This repository contains a code base that permits the execution of a real time analysis of environmental data recovered by Sensor.Community sensors. The main objective is to answer the following queries:
Query1: For those sensors having sensor_id < 10000, find the number of measurements and the temperature average value. Using a tumbling window, calculate this query:
- every 1 hour (event time)
- every 1 week (event time)
- from the beginning of the dataset
Query2: Find the real-time top-5 ranking of locations (location) having the highest average temperature and the top-5 ranking of locations (location) having the lowest average temperature. Using a tumbling window, calculate this query:
- every 1 hour (event time)
- every 1 day (event time)
- every 1 week (event time)
Query3: Consider the latitude and longitude coordinates within the geographic area which is identified from the latitude and longitude coordinates (38°, 2°) and (58°, 30°). Divide this area using a 4x4 grid and identify each grid cell from the top-left to bottom-right corners using the name "cell_X", where X is the cell id from 0 to 15. For each cell, find the average and the median temperature, taking into account the values emitted from the sensors which are located inside that cell. Using a tumbling window, calculate this query:
- every 1 hour (event time)
- every 1 day (event time)
- every 1 week (event time
The code for the queries can be found in the codebase at these directories:
- sabd2-flink/src/main/java/com/diagiac/flink/query1/Query1.java
- sabd2-flink/src/main/java/com/diagiac/flink/query2/Query2.java
- sabd2-flink/src/main/java/com/diagiac/flink/query3/Query3.java
We also implemented alternate of the query 1 using Kafka Streams and the implementation can be found at:
- sabd2-kafka/src/main/java/com/diagiac/kafka/streams/Query1KafkaStreams.java
This project uses Docker and DockerCompose to instantiate the Kafka, Zookeeper, Flink, Grafana, Prometheus, Redis and Publisher/Consumer containers.

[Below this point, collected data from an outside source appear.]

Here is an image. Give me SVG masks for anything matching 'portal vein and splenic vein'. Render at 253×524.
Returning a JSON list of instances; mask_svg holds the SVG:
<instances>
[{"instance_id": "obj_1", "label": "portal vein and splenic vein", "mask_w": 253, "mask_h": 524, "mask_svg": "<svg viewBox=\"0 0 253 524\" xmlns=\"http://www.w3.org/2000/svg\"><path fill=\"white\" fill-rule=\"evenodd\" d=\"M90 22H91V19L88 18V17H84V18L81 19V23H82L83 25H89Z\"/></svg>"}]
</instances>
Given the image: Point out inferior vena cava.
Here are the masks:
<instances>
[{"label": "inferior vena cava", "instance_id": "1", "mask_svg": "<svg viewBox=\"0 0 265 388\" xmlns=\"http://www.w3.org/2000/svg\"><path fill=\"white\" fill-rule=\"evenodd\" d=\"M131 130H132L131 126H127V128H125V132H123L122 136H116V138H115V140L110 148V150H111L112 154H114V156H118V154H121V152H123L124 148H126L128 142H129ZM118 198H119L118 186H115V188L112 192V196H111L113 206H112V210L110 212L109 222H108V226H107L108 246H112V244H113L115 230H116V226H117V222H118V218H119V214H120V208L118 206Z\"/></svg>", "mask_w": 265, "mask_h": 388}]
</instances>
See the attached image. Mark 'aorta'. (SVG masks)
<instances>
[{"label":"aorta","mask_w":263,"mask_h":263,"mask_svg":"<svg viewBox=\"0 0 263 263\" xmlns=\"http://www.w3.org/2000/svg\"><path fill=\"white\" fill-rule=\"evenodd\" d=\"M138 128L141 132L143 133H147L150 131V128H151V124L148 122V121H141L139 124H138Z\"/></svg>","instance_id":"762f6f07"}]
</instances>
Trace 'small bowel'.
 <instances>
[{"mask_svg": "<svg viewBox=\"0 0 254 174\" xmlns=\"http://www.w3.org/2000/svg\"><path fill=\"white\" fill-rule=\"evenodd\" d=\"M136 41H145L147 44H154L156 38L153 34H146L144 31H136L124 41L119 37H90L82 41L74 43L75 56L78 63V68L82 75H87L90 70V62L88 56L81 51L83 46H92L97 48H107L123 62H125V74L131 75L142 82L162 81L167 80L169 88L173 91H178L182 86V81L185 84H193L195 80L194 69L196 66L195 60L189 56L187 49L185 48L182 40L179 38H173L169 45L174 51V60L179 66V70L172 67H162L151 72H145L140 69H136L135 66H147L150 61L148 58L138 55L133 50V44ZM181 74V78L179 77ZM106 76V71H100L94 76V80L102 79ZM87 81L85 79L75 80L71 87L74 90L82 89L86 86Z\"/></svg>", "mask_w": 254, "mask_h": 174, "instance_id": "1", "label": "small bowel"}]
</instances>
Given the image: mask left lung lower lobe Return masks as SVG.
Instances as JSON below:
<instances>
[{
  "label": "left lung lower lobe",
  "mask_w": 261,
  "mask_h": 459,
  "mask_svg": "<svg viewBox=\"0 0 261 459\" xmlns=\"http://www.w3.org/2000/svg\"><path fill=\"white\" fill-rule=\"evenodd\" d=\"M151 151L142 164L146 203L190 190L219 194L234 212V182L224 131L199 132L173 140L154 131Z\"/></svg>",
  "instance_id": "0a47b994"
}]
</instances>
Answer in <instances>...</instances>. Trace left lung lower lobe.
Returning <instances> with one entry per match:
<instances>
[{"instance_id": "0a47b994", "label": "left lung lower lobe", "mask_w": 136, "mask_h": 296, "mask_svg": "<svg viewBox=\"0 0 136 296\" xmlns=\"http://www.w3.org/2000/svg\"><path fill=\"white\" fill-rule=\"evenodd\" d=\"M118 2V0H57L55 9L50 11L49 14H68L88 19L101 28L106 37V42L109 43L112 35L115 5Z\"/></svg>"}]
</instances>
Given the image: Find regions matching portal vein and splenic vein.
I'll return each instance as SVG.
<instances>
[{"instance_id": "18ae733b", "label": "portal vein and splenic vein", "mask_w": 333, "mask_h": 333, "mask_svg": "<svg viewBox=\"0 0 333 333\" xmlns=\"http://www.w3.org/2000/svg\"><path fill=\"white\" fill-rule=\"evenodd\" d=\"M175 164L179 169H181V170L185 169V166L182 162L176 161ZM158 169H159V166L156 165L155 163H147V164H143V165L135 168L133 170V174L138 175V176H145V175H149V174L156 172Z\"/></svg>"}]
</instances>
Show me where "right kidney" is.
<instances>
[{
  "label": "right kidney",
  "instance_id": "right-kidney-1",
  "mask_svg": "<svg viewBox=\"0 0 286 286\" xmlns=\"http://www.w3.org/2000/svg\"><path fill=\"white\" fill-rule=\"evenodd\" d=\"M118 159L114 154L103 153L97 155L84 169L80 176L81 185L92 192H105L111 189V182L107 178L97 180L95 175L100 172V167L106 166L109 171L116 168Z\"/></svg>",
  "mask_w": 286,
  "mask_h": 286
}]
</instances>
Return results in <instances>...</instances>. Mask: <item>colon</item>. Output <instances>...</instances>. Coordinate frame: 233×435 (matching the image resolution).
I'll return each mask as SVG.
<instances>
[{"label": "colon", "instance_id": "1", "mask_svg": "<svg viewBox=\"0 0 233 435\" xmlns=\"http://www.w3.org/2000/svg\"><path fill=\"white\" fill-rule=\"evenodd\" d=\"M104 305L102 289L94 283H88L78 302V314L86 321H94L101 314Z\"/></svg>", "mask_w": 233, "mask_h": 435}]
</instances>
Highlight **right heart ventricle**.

NOTE: First you need to compile the project using Maven. Open a terminal in the project base directory and execute the following command
mvn clean package
NOTE: Also some initialization ops are needed before the deploymento of the application, so execute this command in the project base directory
./scripts/init.sh
To deploy this project use DockerCompose:
docker compose up -d
NOTE: Do this after the deployment phase. Also you need to wait for the Producer to begin its work. Open a terminal in the project base directory and follow these steps:
- Bash:
./scripts/submit_job.sh <num-query> <parallelization-level>
- Shell:
.\scripts\submit_job.cmd <num-query> <parallelization-level>
where num-query
is the number of the query to execute:
- 1 -> Query1
- 2 -> Query2
- 3 -> Query3
- 4 -> Query1KafkaStreams
- Flink: http://localhost:8081/
- Prometheus: http://localhost:9090/graph
- Grafana: http://localhost:8000/
You can find the Grafana Dashboards of the project at:
- performances: http://localhost:8000/d/UDdpyzz7z/prometheus-2-0-stats?orgId=1&refresh=5s
- query results: http://localhost:8000/d/2J8ln097k/sabd-project-2?orgId=1&var-redis=Redis-Cache&var-sensor=8762&var-window=Hour
- Kafka: used for data ingestion
- Flink: used for data stream processing
- Prometheus: used as data storage for query metrics.
- Redis: used to cache output data to be read by the data visualization layer.
- Grafana: used to visualize output data after processing and performances from Prometheus.